▶ **Problem statement**
The lines needed are those below that contain the word "more"; copy each one.

Collection entries:
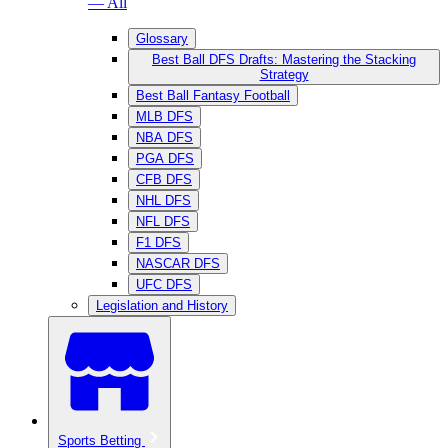
— All
Glossary
Best Ball DFS Drafts: Mastering the Stacking
Strategy
Best Ball Fantasy Football
MLB DFS
NBA DFS
PGA DFS
CFB DFS
NHL DFS
NFL DFS
F1 DFS
NASCAR DFS
UFC DFS
Legislation and History
Sports Betting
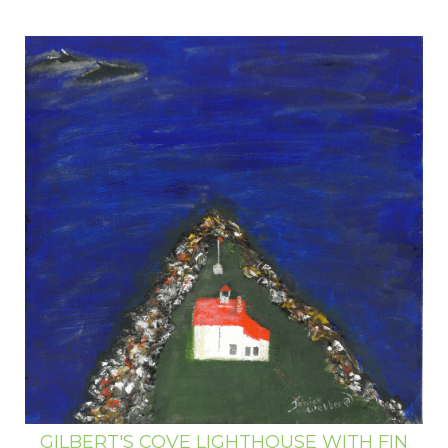
GILBERT'S COVE LIGHTHOUSE WITH FIN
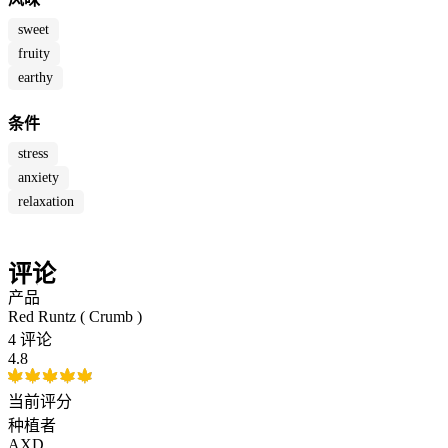
sweet
fruity
earthy
条件
stress
anxiety
relaxation
评论
产品
Red Runtz ( Crumb )
4 评论
4.8
当前评分
种植者
AXD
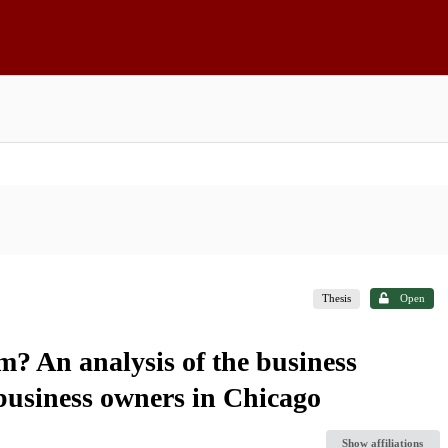
Thesis
Open
 An analysis of the business
business owners in Chicago
Show affiliations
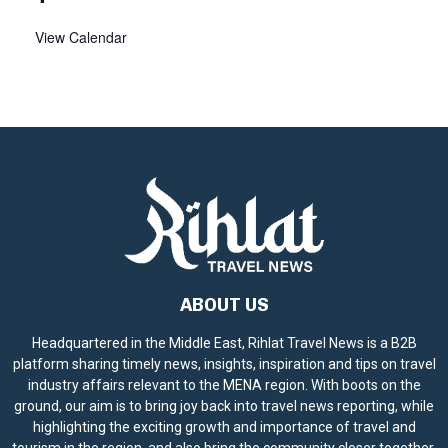
View Calendar
ABOUT US
Headquartered in the Middle East, Rihlat Travel News is a B2B
platform sharing timely news, insights, inspiration and tips on travel
industry affairs relevant to the MENA region. With boots on the
ground, our aim is to bring joy back into travel news reporting, while
highlighting the exciting growth and importance of travel and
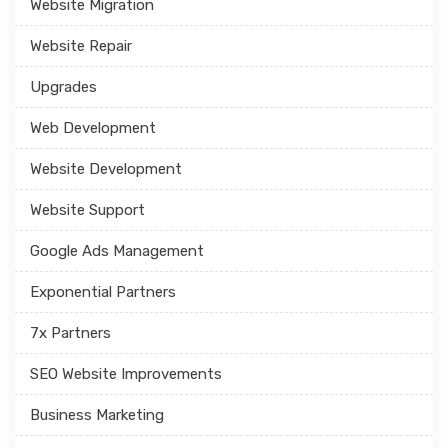
Website Migration
Website Repair
Upgrades
Web Development
Website Development
Website Support
Google Ads Management
Exponential Partners
7x Partners
SEO Website Improvements
Business Marketing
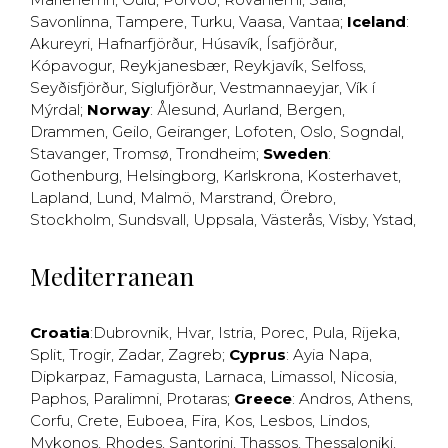
Savonlinna
,
Tampere
,
Turku
,
Vaasa
,
Vantaa
;
Iceland
:
Akureyri
,
Hafnarfjörður
,
Húsavík
,
Ísafjörður
,
Kópavogur
,
Reykjanesbær
,
Reykjavík
,
Selfoss
,
Seyðisfjörður
,
Siglufjörður
,
Vestmannaeyjar
,
Vík í
Mýrdal
;
Norway
:
Ålesund
,
Aurland
,
Bergen
,
Drammen
,
Geilo
,
Geiranger
,
Lofoten
,
Oslo
,
Sogndal
,
Stavanger
,
Tromsø
,
Trondheim
;
Sweden
:
Gothenburg
,
Helsingborg
,
Karlskrona
,
Kosterhavet
,
Lapland
,
Lund
,
Malmö
,
Marstrand
,
Örebro
,
Stockholm
,
Sundsvall
,
Uppsala
,
Västerås
,
Visby
,
Ystad
,
Mediterranean
Croatia
:
Dubrovnik
,
Hvar
,
Istria
,
Porec
,
Pula
,
Rijeka
,
Split
,
Trogir
,
Zadar
,
Zagreb
;
Cyprus
:
Ayia Napa
,
Dipkarpaz
,
Famagusta
,
Larnaca
,
Limassol
,
Nicosia
,
Paphos
,
Paralimni
,
Protaras
;
Greece
:
Andros
,
Athens
,
Corfu
,
Crete
,
Euboea
,
Fira
,
Kos
,
Lesbos
,
Lindos
,
Mykonos
,
Rhodes
,
Santorini
,
Thassos
,
Thessaloniki
,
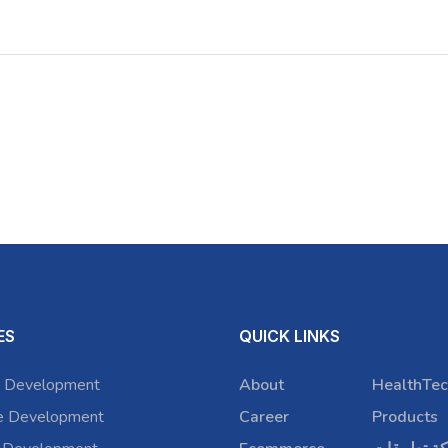
ES
QUICK LINKS
 Development
About
HealthTec
e Development
Career
Products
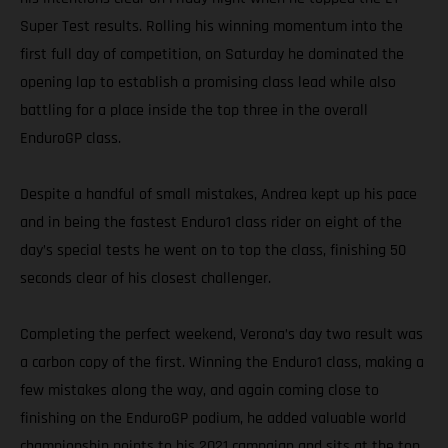
Super Test results. Rolling his winning momentum into the
first full day of competition, on Saturday he dominated the
opening lap to establish a promising class lead while also
battling for a place inside the top three in the overall
EnduroGP class.
Despite a handful of small mistakes, Andrea kept up his pace
and in being the fastest Enduro1 class rider on eight of the
day’s special tests he went on to top the class, finishing 50
seconds clear of his closest challenger.
Completing the perfect weekend, Verona’s day two result was
a carbon copy of the first. Winning the Enduro1 class, making a
few mistakes along the way, and again coming close to
finishing on the EnduroGP podium, he added valuable world
championship points to his 2021 campaign and sits at the top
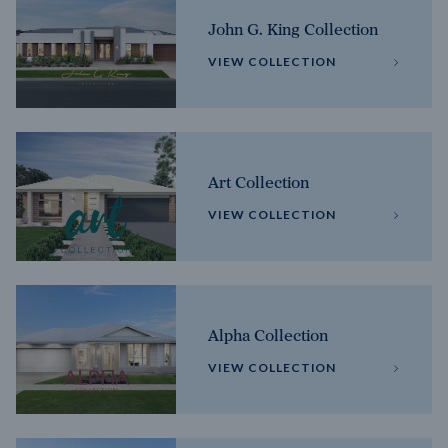
John G. King Collection
VIEW COLLECTION
Art Collection
VIEW COLLECTION
Alpha Collection
VIEW COLLECTION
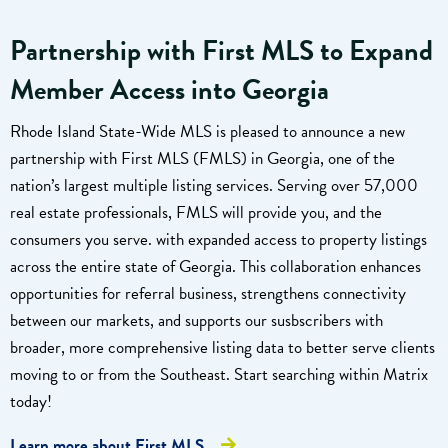
Partnership with First MLS to Expand
Member Access into Georgia
Rhode Island State-Wide MLS is pleased to announce a new
partnership with First MLS (FMLS) in Georgia, one of the
nation’s largest multiple listing services. Serving over 57,000
real estate professionals, FMLS will provide you, and the
consumers you serve. with expanded access to property listings
across the entire state of Georgia. This collaboration enhances
opportunities for referral business, strengthens connectivity
between our markets, and supports our susbscribers with
broader, more comprehensive listing data to better serve clients
moving to or from the Southeast. Start searching within Matrix
today!
Learn more about First MLS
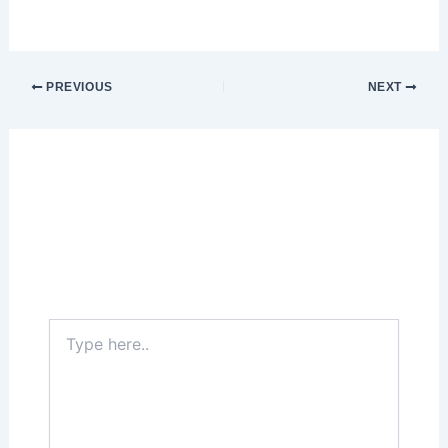
PREVIOUS
NEXT
Leave a Comment
Your email address will not be published.
Required fields are marked
*
Type
here..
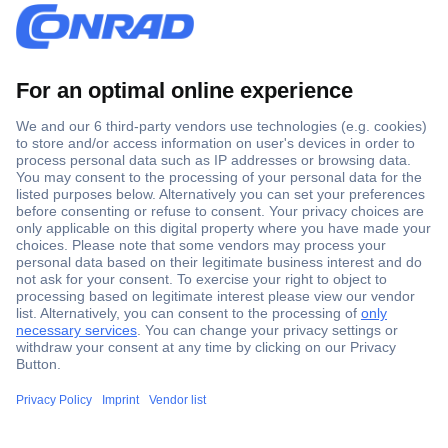
Secure Payment
Trusted Shop
Shipping within Europe
2 Years Warranty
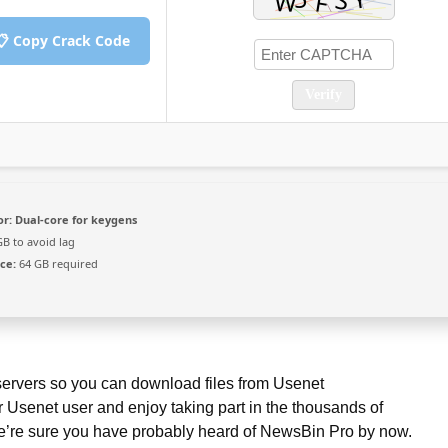
📋 Copy Crack Code
Verify
or:
Dual-core for keygens
B to avoid lag
ce:
64 GB required
 servers so you can download files from Usenet
r Usenet user and enjoy taking part in the thousands of
 we’re sure you have probably heard of NewsBin Pro by now.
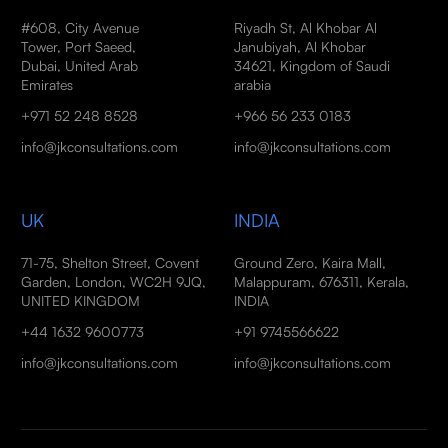
#608, City Avenue
Riyadh St, Al Khobar Al
Tower, Port Saeed,
Janubiyah, Al Khobar
Dubai, United Arab
34621, Kingdom of Saudi
Emirates
arabia
+971 52 248 8528
+966 56 233 0183
info@jkconsultations.com
info@jkconsultations.com
UK
INDIA
71-75, Shelton Street, Covent
Ground Zero, Kaira Mall,
Garden, London, WC2H 9JQ,
Malappuram, 676311, Kerala,
UNITED KINGDOM
INDIA
+44 1632 9600773
+91 9745566622
info@jkconsultations.com
info@jkconsultations.com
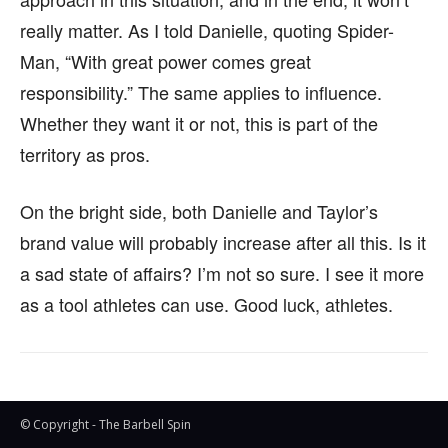
really matter. As I told Danielle, quoting Spider-
Man, “With great power comes great
responsibility.” The same applies to influence.
Whether they want it or not, this is part of the
territory as pros.
On the bright side, both Danielle and Taylor’s
brand value will probably increase after all this. Is it
a sad state of affairs? I’m not so sure. I see it more
as a tool athletes can use. Good luck, athletes.
© Copyright - The Barbell Spin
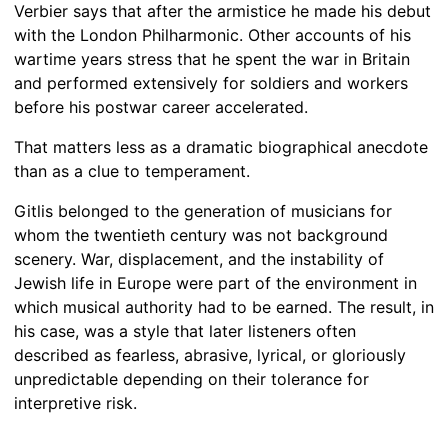
Verbier says that after the armistice he made his debut
with the London Philharmonic. Other accounts of his
wartime years stress that he spent the war in Britain
and performed extensively for soldiers and workers
before his postwar career accelerated.
That matters less as a dramatic biographical anecdote
than as a clue to temperament.
Gitlis belonged to the generation of musicians for
whom the twentieth century was not background
scenery. War, displacement, and the instability of
Jewish life in Europe were part of the environment in
which musical authority had to be earned. The result, in
his case, was a style that later listeners often
described as fearless, abrasive, lyrical, or gloriously
unpredictable depending on their tolerance for
interpretive risk.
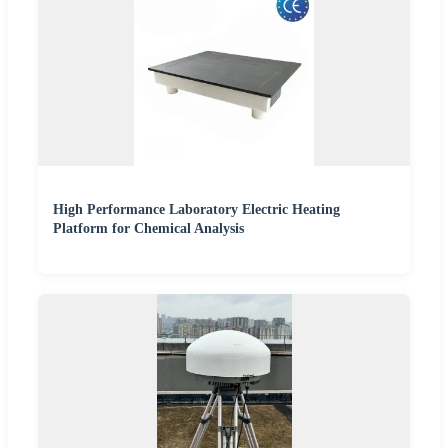
High Performance Laboratory Electric Heating
Platform for Chemical Analysis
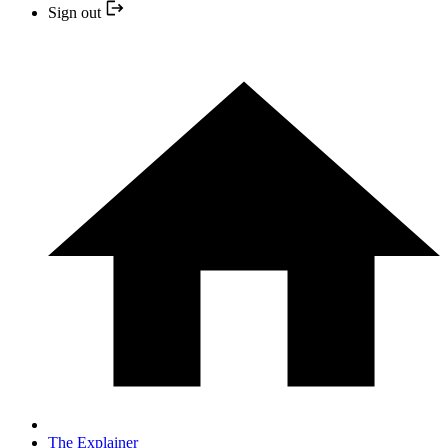
Sign out
The Explainer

▶ **Written answer**
broader, more comprehensive listing data to better serve clients
Learn more about First MLS
a sad state of affairs? I’m not so sure. I see it more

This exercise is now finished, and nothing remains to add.